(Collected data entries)
******************************
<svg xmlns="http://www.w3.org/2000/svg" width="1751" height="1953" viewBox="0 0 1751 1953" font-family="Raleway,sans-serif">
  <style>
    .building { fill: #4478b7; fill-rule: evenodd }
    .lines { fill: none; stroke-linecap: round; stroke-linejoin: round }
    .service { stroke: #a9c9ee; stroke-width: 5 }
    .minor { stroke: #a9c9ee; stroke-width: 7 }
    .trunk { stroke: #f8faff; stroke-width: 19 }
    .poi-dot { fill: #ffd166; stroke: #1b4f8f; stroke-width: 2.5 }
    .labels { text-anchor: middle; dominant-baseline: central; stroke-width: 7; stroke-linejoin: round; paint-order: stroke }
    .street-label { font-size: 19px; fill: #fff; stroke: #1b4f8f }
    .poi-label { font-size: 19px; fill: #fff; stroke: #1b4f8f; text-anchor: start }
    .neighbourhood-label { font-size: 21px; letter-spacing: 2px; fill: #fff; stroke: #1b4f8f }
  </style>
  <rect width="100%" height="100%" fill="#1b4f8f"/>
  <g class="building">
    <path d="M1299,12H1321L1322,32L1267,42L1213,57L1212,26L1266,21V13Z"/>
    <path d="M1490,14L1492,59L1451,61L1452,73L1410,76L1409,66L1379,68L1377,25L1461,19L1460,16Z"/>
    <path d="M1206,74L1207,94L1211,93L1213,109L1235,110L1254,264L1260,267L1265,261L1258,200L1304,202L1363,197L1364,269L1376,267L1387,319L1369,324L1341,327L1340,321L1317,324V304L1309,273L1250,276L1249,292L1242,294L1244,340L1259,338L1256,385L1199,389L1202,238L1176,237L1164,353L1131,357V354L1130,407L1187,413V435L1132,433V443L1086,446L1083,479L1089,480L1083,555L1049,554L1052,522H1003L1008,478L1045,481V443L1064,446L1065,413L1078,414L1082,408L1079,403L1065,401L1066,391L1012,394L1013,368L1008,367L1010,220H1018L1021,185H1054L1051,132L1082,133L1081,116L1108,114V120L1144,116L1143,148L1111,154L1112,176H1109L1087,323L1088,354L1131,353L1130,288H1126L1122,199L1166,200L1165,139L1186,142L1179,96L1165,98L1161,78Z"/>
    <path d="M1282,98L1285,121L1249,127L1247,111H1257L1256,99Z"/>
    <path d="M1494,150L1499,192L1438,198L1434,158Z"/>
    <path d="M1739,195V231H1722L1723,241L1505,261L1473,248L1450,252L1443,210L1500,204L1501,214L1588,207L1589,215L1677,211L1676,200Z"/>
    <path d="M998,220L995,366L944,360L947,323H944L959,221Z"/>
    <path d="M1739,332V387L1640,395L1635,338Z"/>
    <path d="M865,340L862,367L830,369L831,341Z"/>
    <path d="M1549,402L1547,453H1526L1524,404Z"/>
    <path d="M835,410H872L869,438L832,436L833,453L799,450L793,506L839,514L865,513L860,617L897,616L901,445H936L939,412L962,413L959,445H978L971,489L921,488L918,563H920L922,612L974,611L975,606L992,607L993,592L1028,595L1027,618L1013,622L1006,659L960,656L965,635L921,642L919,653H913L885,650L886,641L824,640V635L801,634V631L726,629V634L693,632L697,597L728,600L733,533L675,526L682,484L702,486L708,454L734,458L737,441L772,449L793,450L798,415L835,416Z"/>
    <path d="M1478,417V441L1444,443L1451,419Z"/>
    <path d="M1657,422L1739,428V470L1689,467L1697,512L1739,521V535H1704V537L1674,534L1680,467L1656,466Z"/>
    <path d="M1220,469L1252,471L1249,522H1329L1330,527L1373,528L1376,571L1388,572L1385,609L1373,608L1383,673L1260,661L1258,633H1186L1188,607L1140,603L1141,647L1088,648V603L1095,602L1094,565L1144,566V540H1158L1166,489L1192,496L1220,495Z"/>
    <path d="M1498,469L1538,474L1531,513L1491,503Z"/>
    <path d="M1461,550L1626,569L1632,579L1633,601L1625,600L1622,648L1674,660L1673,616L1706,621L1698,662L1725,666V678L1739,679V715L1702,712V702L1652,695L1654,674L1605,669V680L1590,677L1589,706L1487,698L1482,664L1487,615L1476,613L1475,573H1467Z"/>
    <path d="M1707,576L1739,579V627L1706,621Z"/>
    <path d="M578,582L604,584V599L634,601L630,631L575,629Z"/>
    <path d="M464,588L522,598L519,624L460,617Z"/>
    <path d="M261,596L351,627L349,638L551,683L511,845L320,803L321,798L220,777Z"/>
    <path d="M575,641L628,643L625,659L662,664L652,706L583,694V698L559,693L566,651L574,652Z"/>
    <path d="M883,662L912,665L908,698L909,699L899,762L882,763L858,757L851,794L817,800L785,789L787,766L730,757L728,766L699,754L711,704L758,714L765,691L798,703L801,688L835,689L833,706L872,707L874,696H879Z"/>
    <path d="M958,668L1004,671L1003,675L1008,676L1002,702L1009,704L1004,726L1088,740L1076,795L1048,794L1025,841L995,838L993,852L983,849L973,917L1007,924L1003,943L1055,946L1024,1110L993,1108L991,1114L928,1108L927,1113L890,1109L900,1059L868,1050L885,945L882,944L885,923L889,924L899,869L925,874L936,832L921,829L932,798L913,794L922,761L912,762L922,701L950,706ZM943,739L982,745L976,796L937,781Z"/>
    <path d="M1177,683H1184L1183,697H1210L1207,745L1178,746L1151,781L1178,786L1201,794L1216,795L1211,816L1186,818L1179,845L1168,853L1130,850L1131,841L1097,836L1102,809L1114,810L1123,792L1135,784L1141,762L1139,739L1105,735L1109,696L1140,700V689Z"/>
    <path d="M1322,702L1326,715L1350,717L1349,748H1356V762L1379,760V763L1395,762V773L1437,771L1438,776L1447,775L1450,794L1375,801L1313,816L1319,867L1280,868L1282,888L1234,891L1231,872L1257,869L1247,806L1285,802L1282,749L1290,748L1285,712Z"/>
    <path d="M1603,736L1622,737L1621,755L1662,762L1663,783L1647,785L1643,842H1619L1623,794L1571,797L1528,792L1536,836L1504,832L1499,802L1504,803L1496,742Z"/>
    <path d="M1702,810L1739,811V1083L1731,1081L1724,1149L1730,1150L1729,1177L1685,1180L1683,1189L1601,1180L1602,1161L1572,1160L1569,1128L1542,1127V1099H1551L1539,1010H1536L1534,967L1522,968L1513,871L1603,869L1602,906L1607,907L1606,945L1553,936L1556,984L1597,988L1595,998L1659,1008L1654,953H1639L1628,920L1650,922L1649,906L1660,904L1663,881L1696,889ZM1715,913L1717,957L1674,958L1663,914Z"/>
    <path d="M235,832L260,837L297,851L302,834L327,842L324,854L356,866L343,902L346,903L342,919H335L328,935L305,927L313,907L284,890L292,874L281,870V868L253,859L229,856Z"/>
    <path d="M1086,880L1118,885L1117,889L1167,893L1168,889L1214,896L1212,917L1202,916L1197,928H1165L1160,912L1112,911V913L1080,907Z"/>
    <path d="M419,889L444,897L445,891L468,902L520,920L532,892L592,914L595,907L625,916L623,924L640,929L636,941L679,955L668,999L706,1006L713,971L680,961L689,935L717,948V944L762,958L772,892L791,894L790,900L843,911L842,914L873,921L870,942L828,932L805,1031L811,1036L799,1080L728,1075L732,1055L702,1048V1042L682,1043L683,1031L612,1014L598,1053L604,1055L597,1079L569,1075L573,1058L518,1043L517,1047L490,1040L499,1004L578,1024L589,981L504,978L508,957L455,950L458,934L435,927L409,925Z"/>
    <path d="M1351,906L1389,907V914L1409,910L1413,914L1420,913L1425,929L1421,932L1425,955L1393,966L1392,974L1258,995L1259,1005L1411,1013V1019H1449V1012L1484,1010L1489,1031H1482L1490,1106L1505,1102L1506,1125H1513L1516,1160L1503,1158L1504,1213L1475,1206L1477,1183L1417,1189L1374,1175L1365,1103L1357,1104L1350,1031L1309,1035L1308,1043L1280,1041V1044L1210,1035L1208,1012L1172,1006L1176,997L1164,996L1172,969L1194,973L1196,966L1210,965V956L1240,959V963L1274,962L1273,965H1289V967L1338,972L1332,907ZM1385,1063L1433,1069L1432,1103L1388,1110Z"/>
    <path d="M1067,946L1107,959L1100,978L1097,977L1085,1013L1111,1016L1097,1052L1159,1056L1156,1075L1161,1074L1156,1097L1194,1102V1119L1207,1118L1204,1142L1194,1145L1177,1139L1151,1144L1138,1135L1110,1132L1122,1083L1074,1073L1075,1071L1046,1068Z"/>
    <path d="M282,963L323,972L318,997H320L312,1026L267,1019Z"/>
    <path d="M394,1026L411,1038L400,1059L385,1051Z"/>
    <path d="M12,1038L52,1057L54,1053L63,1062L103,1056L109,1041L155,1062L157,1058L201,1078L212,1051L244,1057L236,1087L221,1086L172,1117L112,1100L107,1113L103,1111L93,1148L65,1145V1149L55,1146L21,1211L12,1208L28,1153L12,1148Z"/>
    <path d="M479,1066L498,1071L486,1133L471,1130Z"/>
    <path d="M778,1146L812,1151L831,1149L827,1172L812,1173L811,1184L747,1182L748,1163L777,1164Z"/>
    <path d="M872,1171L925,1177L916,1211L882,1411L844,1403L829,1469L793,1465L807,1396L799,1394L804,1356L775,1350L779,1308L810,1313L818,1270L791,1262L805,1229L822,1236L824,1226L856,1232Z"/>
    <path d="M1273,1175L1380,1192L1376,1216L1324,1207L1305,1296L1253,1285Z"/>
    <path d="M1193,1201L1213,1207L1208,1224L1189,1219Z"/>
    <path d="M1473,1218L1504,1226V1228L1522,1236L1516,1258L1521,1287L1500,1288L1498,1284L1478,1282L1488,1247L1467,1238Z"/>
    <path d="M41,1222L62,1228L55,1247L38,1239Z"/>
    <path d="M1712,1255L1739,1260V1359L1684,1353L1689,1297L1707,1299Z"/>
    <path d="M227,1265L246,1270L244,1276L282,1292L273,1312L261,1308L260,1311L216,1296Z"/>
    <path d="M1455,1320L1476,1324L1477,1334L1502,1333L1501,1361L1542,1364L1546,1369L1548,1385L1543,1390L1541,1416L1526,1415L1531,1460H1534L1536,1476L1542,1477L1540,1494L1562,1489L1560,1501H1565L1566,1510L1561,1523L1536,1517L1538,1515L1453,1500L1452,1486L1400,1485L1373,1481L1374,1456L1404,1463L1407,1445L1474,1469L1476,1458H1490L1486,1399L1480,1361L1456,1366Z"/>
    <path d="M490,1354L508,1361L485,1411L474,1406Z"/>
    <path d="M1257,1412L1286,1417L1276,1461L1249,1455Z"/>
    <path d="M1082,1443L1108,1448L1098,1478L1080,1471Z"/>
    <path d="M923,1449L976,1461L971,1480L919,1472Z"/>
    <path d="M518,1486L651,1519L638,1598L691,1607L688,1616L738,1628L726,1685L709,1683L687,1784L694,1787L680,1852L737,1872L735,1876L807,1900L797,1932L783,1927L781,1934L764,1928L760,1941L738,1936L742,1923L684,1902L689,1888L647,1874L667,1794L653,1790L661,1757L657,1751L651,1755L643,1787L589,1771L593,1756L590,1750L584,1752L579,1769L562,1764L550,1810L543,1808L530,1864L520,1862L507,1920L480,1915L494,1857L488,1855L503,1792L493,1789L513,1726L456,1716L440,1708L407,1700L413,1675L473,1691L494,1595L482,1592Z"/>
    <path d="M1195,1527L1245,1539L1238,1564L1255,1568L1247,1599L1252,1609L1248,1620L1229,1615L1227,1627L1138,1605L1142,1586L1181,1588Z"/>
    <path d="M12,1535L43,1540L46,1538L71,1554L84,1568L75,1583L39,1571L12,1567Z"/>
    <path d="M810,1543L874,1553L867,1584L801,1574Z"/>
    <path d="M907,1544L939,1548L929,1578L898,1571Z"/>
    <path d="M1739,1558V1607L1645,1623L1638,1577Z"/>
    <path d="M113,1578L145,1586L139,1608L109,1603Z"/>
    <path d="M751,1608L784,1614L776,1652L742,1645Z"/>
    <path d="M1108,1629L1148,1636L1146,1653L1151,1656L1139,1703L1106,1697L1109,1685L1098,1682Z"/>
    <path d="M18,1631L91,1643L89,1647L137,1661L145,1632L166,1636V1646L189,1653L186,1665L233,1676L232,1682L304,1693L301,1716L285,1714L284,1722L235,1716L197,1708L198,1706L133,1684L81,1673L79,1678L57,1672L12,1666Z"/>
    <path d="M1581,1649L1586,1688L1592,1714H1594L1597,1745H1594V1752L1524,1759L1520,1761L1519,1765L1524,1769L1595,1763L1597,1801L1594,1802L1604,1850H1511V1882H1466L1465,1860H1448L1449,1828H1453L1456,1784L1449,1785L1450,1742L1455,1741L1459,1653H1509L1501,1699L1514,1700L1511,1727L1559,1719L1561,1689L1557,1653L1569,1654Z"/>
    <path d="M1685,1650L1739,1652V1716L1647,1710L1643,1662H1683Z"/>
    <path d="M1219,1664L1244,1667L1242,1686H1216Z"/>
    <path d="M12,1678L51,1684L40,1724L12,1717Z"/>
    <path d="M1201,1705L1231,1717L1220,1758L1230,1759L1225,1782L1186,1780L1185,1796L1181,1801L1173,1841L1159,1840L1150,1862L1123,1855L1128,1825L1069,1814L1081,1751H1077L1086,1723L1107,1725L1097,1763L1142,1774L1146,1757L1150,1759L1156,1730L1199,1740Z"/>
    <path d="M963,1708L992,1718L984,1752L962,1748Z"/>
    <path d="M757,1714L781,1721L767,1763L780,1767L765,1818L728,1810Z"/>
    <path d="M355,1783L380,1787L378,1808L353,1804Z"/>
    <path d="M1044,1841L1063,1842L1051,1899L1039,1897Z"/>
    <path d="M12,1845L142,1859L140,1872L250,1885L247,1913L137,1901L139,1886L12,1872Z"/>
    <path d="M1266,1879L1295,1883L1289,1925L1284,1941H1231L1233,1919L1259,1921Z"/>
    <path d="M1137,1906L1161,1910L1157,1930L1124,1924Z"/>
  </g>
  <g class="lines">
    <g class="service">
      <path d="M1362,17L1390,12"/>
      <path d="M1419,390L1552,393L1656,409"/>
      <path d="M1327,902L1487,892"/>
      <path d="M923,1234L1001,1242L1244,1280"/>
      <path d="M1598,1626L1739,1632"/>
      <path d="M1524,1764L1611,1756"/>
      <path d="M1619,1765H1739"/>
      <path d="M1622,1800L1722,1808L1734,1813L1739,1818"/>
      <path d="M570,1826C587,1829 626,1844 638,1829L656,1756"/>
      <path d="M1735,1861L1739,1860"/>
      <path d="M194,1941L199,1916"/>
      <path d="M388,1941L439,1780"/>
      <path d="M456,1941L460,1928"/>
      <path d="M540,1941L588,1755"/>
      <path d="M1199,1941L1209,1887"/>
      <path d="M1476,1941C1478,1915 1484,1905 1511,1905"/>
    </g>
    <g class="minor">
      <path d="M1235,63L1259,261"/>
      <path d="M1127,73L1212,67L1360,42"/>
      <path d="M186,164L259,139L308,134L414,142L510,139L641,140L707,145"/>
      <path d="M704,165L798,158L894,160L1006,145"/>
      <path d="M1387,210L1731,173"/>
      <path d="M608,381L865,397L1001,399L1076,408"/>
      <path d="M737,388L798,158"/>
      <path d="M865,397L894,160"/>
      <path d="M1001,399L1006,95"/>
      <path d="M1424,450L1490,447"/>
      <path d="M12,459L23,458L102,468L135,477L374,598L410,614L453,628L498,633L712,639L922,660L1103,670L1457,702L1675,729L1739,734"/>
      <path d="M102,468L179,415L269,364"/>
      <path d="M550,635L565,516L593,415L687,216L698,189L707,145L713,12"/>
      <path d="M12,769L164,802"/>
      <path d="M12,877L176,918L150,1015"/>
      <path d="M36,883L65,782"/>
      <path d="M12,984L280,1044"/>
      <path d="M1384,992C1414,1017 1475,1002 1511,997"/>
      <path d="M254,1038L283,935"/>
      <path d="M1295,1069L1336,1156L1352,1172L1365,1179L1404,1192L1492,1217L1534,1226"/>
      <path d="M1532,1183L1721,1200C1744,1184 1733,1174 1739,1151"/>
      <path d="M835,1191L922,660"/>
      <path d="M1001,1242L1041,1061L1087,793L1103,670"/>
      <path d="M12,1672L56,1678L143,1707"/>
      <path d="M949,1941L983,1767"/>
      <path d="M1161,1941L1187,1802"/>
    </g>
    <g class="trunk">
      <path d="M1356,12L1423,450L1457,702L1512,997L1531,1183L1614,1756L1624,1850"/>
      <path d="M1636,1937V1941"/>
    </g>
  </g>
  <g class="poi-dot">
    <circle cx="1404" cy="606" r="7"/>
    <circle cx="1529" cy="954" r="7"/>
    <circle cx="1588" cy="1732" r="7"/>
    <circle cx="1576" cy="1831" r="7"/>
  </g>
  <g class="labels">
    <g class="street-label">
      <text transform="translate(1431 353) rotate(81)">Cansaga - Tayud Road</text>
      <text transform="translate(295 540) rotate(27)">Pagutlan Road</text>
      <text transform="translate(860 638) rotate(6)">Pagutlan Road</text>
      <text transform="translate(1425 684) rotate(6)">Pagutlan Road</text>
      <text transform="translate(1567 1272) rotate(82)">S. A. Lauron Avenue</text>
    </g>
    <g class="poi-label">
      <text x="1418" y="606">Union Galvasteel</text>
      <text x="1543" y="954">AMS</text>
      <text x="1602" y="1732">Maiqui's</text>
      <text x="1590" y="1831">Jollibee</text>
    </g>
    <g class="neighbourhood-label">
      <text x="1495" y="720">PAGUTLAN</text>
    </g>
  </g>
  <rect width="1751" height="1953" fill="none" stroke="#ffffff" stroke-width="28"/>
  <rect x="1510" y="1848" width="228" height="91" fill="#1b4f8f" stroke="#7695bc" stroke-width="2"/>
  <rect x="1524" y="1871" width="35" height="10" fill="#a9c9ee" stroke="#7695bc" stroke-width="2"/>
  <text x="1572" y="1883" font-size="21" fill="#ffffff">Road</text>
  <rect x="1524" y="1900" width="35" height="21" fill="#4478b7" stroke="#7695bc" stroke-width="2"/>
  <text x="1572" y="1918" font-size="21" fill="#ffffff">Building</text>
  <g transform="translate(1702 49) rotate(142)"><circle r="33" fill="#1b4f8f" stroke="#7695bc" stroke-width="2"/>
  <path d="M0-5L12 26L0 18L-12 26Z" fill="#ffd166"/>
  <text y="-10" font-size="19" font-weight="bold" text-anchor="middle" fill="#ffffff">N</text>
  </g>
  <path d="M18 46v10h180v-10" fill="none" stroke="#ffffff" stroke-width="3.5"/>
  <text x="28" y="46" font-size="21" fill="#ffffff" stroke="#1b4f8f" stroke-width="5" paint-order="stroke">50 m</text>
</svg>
******************************
● DIRECTIONS:
Each line of the data that includes the word "linejoin" counts once; report the total and nothing more.

● RESPONSE AREA:
2